Function Explanations

  1. is_prime_miller_rabin: Performs probabilistic primality testing using the Miller-Rabin algorithm. With \(k = 20\) rounds, the probability of falsely identifying a composite as prime is below \(4^{-20} \approx 10^{-12}\).

  2. generate_prime: Generates a random bit string of the specified length, sets the most significant and least significant bits to 1 (ensuring an odd number of the correct bit length), and repeats until the number passes the primality test.

  3. extended_gcd: A recursive implementation of the extended Euclidean algorithm. Finds \(x\) and \(y\) satisfying \(ax + by = \gcd(a, b)\).

  4. mod_inverse: Uses the extended Euclidean algorithm to compute \(d\) satisfying \(e \cdot d \equiv 1 \pmod{\varphi(N)}\).

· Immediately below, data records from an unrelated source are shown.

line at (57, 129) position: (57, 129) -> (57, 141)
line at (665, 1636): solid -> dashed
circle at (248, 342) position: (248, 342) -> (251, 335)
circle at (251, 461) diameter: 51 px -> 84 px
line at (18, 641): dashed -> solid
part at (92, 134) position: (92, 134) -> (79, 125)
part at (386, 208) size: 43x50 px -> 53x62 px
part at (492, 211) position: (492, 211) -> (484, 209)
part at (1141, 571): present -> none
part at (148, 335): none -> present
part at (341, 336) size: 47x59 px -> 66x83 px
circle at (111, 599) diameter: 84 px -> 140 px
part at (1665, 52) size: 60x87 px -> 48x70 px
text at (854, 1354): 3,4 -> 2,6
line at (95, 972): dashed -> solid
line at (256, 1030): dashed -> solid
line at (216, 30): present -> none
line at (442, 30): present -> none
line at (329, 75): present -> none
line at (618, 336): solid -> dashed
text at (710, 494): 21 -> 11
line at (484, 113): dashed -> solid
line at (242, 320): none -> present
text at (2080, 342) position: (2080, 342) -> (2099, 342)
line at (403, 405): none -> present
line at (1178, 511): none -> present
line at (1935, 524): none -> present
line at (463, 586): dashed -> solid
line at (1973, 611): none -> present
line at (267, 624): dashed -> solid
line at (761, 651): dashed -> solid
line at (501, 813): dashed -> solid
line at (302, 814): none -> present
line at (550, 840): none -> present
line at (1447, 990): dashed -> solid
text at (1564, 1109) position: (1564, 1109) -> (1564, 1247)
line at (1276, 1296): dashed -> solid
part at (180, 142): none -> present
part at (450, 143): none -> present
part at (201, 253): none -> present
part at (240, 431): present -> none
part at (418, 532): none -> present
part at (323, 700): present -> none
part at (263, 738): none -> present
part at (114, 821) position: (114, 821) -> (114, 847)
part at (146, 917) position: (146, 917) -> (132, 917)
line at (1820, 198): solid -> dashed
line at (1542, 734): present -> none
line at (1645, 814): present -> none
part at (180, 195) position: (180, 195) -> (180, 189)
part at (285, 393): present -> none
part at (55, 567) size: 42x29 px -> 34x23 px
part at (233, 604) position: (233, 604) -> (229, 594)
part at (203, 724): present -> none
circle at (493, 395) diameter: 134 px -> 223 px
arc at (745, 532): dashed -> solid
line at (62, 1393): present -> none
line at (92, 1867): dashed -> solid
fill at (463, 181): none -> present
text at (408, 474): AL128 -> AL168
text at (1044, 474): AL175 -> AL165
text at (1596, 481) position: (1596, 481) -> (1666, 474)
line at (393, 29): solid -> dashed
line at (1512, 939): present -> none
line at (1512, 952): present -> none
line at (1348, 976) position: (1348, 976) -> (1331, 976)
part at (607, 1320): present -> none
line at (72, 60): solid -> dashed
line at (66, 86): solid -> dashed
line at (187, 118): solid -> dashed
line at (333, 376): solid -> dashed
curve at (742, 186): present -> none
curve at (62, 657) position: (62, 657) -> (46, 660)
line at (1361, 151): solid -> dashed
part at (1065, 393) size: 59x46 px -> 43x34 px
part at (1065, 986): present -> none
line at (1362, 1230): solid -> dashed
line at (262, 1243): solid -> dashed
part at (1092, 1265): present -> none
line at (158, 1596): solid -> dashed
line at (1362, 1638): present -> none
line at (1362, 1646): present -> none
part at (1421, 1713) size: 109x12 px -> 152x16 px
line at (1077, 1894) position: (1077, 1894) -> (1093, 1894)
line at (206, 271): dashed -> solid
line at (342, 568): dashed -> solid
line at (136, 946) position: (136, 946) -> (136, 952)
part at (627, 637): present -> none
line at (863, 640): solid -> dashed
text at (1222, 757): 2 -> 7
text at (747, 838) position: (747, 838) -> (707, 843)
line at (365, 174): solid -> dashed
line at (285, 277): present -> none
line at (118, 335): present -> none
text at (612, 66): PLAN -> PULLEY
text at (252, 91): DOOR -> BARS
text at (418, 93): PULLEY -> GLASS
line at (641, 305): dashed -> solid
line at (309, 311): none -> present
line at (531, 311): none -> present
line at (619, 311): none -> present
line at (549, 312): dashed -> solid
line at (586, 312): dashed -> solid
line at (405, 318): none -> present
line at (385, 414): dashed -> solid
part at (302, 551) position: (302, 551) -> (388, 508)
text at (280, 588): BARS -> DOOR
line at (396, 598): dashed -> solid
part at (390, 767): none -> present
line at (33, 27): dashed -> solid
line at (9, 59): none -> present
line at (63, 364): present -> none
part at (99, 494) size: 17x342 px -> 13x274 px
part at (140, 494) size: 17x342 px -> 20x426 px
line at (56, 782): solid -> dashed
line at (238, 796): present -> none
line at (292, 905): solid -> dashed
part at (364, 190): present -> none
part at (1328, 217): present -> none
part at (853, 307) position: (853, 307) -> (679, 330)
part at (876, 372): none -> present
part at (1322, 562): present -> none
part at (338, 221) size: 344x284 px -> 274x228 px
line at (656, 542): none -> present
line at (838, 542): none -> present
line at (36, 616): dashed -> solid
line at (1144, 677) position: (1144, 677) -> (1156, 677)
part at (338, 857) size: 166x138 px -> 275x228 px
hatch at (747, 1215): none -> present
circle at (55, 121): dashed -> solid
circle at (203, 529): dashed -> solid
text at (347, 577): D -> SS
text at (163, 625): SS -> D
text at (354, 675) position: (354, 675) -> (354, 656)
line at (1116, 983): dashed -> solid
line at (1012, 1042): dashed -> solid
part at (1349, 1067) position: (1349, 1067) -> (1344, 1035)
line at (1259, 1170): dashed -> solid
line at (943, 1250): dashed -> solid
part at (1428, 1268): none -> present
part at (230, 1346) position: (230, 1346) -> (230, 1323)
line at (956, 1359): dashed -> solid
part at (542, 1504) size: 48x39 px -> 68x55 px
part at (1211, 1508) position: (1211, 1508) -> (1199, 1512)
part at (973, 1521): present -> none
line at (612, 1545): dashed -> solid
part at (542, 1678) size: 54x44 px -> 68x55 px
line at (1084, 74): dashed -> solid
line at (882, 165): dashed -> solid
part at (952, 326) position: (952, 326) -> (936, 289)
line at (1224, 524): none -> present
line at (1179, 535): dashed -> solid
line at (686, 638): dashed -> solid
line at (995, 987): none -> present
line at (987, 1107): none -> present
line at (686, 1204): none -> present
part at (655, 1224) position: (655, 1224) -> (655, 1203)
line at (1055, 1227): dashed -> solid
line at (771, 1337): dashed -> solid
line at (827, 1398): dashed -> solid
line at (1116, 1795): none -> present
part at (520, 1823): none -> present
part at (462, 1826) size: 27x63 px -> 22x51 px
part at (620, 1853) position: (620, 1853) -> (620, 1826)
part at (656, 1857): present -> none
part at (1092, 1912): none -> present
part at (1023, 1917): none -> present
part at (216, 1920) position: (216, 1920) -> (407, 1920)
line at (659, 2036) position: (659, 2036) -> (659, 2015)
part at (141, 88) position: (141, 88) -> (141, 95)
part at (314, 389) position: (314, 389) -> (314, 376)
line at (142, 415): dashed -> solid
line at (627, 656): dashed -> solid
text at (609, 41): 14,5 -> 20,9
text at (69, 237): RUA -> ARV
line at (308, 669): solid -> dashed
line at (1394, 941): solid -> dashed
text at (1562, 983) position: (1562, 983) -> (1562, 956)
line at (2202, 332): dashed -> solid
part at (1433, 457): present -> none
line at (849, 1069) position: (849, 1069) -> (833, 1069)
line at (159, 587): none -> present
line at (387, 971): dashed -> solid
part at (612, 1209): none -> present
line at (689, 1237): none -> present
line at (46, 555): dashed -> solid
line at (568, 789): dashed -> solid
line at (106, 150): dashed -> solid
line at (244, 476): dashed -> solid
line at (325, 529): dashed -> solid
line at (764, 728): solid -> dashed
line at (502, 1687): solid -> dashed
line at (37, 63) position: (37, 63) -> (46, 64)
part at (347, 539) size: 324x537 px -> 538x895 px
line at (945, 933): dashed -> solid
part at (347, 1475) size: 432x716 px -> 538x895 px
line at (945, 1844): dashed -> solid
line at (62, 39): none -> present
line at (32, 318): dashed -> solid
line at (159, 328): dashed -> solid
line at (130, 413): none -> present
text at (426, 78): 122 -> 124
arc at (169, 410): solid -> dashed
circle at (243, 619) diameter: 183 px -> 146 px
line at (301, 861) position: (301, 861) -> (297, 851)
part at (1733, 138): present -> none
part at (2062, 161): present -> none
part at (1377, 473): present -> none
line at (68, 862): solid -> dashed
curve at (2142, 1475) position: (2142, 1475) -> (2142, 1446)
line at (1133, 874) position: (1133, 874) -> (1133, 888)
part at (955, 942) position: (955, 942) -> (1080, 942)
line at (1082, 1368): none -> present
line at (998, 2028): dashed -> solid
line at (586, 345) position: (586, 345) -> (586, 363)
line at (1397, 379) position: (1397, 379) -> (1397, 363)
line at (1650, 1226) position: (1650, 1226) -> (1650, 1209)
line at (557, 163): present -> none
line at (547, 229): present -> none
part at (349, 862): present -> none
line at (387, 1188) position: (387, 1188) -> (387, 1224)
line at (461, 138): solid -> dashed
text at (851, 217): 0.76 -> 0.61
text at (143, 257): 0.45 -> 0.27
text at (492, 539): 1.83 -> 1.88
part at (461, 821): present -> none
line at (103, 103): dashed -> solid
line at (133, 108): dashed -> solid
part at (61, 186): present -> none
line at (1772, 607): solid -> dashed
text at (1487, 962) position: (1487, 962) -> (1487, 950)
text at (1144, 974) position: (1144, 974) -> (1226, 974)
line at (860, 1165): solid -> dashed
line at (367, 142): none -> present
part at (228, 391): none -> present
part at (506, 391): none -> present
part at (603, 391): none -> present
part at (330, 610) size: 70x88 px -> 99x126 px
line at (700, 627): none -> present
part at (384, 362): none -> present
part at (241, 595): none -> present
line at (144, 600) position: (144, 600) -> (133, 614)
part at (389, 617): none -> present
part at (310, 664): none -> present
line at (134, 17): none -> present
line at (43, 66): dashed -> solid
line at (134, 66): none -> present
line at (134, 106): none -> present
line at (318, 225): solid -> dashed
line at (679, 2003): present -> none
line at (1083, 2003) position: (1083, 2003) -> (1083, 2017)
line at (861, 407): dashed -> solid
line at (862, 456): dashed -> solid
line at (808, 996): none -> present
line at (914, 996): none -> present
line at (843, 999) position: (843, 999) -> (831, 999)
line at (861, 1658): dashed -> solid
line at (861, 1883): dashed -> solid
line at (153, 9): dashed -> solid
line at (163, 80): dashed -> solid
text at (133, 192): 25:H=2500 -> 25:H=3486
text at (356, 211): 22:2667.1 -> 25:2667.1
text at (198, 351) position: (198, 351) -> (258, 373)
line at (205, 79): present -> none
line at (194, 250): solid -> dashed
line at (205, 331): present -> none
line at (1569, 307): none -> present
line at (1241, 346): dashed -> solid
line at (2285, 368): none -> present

  5. generate_keypair: Combines the above functions to generate an RSA key pair (public key and private key). \(e = 65537\) (\(2^{16} + 1\)) is chosen because it has only two bits set in binary, making modular exponentiation faster.

Usage Example

# --- Encrypting and decrypting a number ---
public_key, private_key = generate_keypair(bits=512)

message = 12345
ciphertext = encrypt(message, public_key)
decrypted = decrypt(ciphertext, private_key)
print(f"Original:  {message}")
print(f"Encrypted: {ciphertext}")
print(f"Decrypted: {decrypted}")
assert message == decrypted

# --- Encrypting and decrypting a string ---
text = "Hello RSA"
# Convert string to bytes, then interpret as an integer
m = int.from_bytes(text.encode(), "big")
c = encrypt(m, public_key)
d = decrypt(c, private_key)
# Convert integer back to bytes, then decode to string
result = d.to_bytes((d.bit_length() + 7) // 8, "big").decode()
print(f"Original:  {text}")
print(f"Decrypted: {result}")

Security Considerations

This implementation is for educational purposes and should not be used in production for the following reasons:

  • Lack of padding: Real-world RSA uses padding schemes such as OAEP (Optimal Asymmetric Encryption Padding). Textbook RSA (without padding) is vulnerable to several attacks, including chosen-ciphertext attacks.
  • Key size: The default 512-bit key in this implementation is no longer considered secure. A minimum of 2048 bits is recommended for practical use.
  • Quantum computing threat: Shor’s algorithm can factor integers in polynomial time on a sufficiently large quantum computer. This means RSA may become insecure in the future, driving the transition toward Post-Quantum Cryptography.

References

  • Rivest, R. L., Shamir, A., & Adleman, L. (1978). “A method for obtaining digital signatures and public-key cryptosystems”. Communications of the ACM, 21(2), 120-126.
  • Cormen, T. H., Leiserson, C. E., Rivest, R. L., & Stein, C. (2009). Introduction to Algorithms (3rd ed.). MIT Press.